• REQUIRED ACTION
Copy the records below word for word, starting at the line that contains "Does the chart contain stacked bars?" and ending at the line that contains "Is it true that", with both of those lines included.

Chart-based quiz items:
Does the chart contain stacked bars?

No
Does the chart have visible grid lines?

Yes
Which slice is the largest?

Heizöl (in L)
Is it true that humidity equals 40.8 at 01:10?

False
---
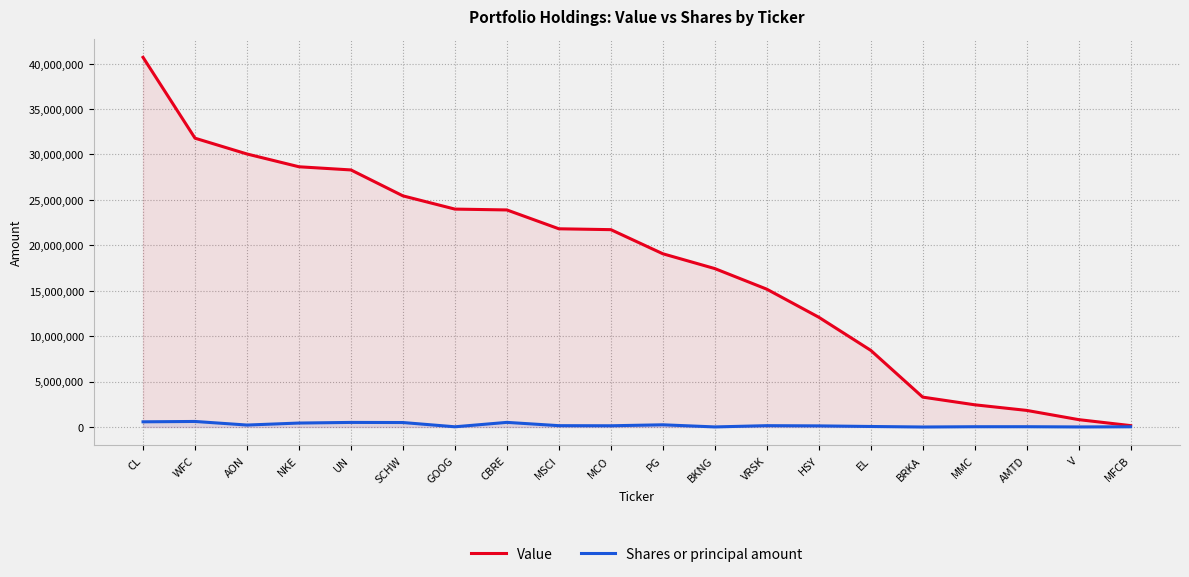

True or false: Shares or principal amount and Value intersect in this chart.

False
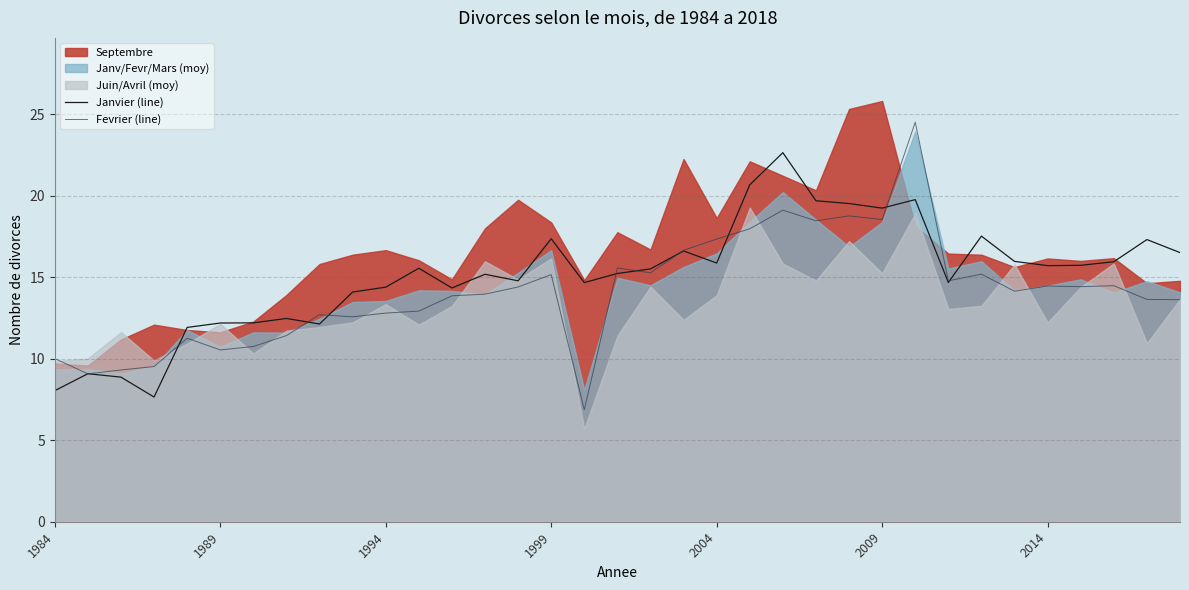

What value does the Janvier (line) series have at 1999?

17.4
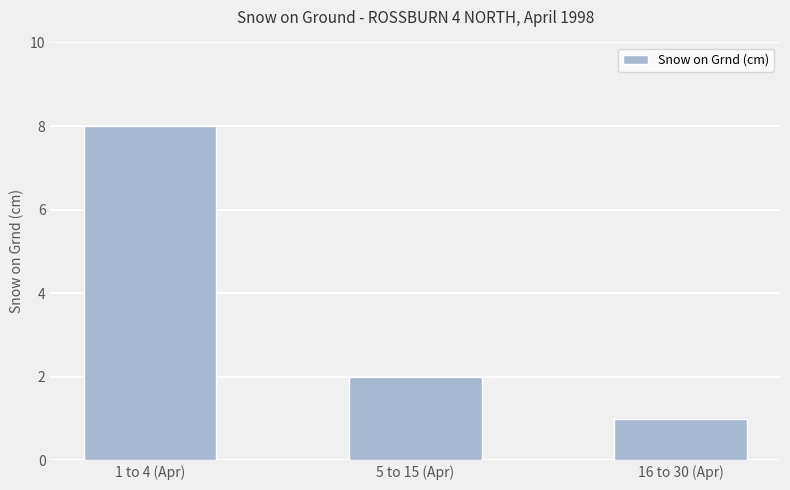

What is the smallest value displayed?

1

• RESULT OF THIS TASK
Does the chart contain stacked bars?

No
Does the chart have visible grid lines?

Yes
Which slice is the largest?

Heizöl (in L)
Is it true that humidity equals 40.8 at 01:10?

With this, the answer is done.